* WORK REQUIRED: Retype, word for word, the part of the article below on the Supreme Court's amicus brief ruling that begins with the words containing "Prof. H. Kwasi Prempeh has" and ends with "know about amicus briefs.".

* EXCERPT TO READ:
--- --- ---

SC ruling on amicus brief application by CSOs turns Constitution on its head - H. Kwesi Prempeh

Prof. H. Kwasi Prempeh is a constitutional law scholar and lawyer Prof. H. Kwasi Prempeh is a constitutional law scholar and lawyer

Prof. H. Kwasi Prempeh has said a ruling by the Supreme Court on an attempt by civil society organisations to join the case against the compilation of a voters’ register by the Electoral Commission stands against everything he knows.

The Executive Director of the of Ghana Center for Democratic Development (CDD-Ghana) said in a Facebook post on Wednesday, June 24, 2020, that the reason given by the apex court for refusing to allow the CSOs to file the amicus brief is the exact opposite of everything he knows about amicus briefs.

“This is the first time in my life as a constitutional law scholar and lawyer, trained in the Anglo-American legal tradition, that I am learning that in order to be allowed permission to file an amicus curiae brief, one must be ‘neutral’ or disinterested in the case in question. This is the exact opposite of everything I know about amicus briefs.

“Typically, one who is not otherwise a party to a case before an appellate or apex court must demonstrate a strong ‘interest’ in the matter in order to be allowed the opportunity to submit an amicus brief. Why would a person who is disinterested or neutral even bother to file an amicus brief?” he quizzed.

--- --- ---

* DATASET EXCERPT:

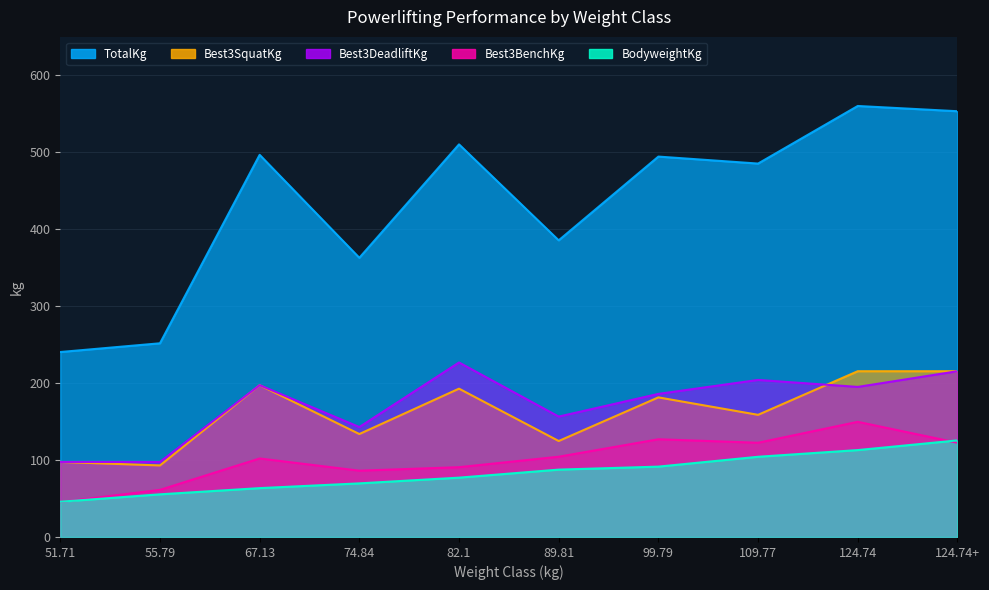

What position from the right is 124.74+?

1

--- --- ---

* RESULT:
Prof. H. Kwasi Prempeh has said a ruling by the Supreme Court on an attempt by civil society organisations to join the case against the compilation of a voters’ register by the Electoral Commission stands against everything he knows.

The Executive Director of the of Ghana Center for Democratic Development (CDD-Ghana) said in a Facebook post on Wednesday, June 24, 2020, that the reason given by the apex court for refusing to allow the CSOs to file the amicus brief is the exact opposite of everything he knows about amicus briefs.

“This is the first time in my life as a constitutional law scholar and lawyer, trained in the Anglo-American legal tradition, that I am learning that in order to be allowed permission to file an amicus curiae brief, one must be ‘neutral’ or disinterested in the case in question. This is the exact opposite of everything I know about amicus briefs.